PASSAGE FOR REVIEW >>
__________________________________________________

I have to implement a system that analyses the image data captured by
a video camera mounted in the window of a shop.
(The images captured are in a grey-scale format)

I need to perform basic activity, person tracking and recognition.

The activity recognition is aimed to determine the level of interest
in the items displayed in the shop window. There are two types of
activities that need to be recognized: (1) person walking past the
shop and (2) person looking at the shop window. By counting the number
of persons that stop and look for some time at the window, the level
of interest in the shop can then be derived.
The person tracking recognition is aimed at determining how many
different persons pass in front of the shop. This information can be
again used to determine the level of interest in the shop (person may
be returning to get another look at the items on display) as well as
identify possible criminal intent (“scoping the place”).
Therefore, the system needs to be able to track and identify all
persons in the scene and label their overall activity.

__________________________________________________

Text extracted from each page
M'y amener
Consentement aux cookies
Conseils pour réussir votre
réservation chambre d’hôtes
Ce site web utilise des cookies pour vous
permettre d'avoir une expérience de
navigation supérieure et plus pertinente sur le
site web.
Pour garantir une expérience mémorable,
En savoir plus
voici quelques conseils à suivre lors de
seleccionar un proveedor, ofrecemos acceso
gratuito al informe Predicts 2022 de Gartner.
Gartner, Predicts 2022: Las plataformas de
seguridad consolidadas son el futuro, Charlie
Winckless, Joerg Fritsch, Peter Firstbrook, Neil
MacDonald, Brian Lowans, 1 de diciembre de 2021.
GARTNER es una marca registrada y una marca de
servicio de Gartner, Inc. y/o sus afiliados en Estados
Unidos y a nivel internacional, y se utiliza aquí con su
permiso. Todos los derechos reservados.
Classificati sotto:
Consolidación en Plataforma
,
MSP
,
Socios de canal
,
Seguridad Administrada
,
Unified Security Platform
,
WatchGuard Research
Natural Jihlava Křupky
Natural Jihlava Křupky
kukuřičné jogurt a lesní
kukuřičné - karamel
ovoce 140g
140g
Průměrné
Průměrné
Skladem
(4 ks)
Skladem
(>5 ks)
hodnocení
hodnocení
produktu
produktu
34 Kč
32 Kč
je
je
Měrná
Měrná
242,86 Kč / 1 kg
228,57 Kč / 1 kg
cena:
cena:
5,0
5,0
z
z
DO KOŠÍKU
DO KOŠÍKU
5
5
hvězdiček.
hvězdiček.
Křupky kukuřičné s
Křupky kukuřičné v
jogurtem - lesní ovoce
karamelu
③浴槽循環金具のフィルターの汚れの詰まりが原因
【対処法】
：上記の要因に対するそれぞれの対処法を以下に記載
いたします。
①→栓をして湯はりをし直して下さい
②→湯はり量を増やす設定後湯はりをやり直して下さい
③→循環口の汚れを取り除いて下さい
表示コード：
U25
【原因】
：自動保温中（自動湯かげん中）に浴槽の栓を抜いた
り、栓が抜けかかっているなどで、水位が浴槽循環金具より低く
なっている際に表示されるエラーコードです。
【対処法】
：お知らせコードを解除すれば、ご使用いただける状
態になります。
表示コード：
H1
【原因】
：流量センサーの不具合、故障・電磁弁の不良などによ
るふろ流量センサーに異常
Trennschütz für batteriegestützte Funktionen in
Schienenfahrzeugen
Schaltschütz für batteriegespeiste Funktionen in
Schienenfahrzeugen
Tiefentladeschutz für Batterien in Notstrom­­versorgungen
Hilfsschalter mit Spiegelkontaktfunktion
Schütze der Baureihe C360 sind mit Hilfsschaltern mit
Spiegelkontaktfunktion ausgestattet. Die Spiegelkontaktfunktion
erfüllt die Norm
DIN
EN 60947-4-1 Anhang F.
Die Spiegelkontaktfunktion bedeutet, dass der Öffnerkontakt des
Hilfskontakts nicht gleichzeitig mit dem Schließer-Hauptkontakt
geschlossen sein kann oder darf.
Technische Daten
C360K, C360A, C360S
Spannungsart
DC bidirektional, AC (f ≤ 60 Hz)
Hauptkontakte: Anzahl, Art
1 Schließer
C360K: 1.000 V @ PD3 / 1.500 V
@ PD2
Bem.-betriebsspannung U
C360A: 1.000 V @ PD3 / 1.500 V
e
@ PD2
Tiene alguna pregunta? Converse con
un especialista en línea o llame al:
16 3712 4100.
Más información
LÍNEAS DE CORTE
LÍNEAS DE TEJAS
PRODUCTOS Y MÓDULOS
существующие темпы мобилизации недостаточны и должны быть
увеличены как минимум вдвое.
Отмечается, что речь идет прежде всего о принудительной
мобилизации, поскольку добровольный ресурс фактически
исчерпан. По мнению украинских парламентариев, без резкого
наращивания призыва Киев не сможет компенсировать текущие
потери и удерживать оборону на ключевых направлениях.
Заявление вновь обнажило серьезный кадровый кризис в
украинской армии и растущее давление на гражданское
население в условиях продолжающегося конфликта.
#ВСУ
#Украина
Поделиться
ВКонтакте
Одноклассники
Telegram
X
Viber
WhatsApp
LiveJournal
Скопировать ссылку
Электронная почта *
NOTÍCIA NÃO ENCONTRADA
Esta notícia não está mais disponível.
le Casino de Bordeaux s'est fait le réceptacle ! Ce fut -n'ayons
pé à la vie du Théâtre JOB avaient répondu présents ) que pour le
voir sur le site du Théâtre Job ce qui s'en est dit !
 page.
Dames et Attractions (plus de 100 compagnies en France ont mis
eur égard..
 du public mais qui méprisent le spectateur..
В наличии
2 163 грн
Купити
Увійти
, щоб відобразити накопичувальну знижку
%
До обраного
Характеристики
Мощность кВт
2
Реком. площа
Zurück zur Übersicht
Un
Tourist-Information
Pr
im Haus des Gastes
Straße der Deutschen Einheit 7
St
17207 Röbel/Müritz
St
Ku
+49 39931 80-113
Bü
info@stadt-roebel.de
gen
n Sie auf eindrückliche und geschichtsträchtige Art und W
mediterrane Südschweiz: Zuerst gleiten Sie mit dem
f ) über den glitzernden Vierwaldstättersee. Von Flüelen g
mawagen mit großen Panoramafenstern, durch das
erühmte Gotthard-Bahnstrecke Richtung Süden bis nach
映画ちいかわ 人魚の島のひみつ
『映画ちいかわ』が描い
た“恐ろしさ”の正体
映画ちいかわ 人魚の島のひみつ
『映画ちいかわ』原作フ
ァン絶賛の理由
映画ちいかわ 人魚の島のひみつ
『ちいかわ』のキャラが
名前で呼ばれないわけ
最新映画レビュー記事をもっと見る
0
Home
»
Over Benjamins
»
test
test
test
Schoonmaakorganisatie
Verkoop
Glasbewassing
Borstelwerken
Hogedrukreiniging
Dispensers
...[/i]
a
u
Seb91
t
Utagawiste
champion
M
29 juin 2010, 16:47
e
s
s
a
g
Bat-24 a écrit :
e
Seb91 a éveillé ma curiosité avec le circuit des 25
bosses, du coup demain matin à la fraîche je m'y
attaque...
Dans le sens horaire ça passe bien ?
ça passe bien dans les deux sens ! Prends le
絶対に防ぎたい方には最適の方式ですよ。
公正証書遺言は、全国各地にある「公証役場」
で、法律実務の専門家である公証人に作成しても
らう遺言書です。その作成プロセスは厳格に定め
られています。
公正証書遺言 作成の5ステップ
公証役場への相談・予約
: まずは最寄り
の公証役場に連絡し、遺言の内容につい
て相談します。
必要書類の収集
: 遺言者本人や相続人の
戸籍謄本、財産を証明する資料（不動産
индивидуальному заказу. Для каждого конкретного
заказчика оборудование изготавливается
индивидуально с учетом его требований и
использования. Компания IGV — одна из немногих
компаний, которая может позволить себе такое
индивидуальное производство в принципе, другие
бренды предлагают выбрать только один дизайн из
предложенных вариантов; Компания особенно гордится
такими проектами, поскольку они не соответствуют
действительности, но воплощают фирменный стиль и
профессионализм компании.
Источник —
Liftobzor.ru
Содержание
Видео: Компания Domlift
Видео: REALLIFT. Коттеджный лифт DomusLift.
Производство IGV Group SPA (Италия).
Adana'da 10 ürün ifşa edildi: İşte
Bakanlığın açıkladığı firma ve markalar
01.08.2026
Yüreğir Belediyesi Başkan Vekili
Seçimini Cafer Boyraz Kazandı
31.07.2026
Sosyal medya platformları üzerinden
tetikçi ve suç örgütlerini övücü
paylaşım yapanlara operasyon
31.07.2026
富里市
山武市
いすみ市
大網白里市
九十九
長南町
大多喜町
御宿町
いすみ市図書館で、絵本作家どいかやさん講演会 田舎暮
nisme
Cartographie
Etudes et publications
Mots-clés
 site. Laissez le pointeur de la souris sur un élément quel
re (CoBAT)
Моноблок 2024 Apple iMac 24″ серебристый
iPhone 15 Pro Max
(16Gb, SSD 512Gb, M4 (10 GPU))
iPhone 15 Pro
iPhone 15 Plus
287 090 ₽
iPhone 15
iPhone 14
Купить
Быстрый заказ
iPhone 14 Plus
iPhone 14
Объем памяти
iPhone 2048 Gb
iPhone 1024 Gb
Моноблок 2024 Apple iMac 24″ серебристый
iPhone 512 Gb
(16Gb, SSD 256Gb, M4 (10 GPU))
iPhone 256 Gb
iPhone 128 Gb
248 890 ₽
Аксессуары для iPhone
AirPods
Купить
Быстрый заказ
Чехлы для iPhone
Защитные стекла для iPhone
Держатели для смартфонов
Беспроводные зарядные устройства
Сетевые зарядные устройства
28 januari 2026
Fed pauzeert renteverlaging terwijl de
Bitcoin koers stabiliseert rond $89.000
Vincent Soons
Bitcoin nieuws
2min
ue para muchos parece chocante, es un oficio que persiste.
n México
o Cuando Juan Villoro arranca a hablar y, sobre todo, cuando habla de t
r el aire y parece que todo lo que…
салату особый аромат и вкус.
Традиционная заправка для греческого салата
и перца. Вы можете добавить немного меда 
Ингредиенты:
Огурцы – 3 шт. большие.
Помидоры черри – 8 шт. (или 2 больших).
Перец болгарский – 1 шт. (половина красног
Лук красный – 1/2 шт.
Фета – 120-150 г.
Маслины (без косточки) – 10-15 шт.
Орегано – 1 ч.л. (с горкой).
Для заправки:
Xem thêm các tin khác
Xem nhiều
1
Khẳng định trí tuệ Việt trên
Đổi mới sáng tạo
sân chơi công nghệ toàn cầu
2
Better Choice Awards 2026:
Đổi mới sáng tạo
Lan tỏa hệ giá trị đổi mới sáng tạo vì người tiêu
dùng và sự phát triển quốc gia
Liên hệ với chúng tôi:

__________________________________________________

PROBLEM SET >>
1. Arrange the rows as a numbered list, beginning with the first line and ending with the line that contains "En savoir plus", including both. Leave out any blank lines.
2. Pick up the shop camera passage after its last sentence and keep writing it.
The shop camera passage and the rows were taken from separate sources.

RESULTS IN ORDER >>
1.
1. M'y amener
2. Consentement aux cookies
3. Conseils pour réussir votre
4. réservation chambre d’hôtes
5. Ce site web utilise des cookies pour vous
6. permettre d'avoir une expérience de
7. navigation supérieure et plus pertinente sur le
8. site web.
9. Pour garantir une expérience mémorable,
10. En savoir plus

2.
The activity needs to be labeled based on the cumulative information
about each person tracked. Specifically,
each new person entering the scene will be given the “person walking”
activity label. If they stop in front of the shop then, their activity
changes to “person looking at the window shop”. The system receives
the information in the form of a sequence of images.

The system should be able to do the following:
a) build a suitable average frame from a given sequence of images
b) clearly specify how many persons are present in each of the test
frames as well as:
i) the position and identity of each of the persons (using a
bounding box) and the label of their activity
ii) clearly specify if any of the persons have been seen before in
the sequence

SO i need some advice on how I can achieve this?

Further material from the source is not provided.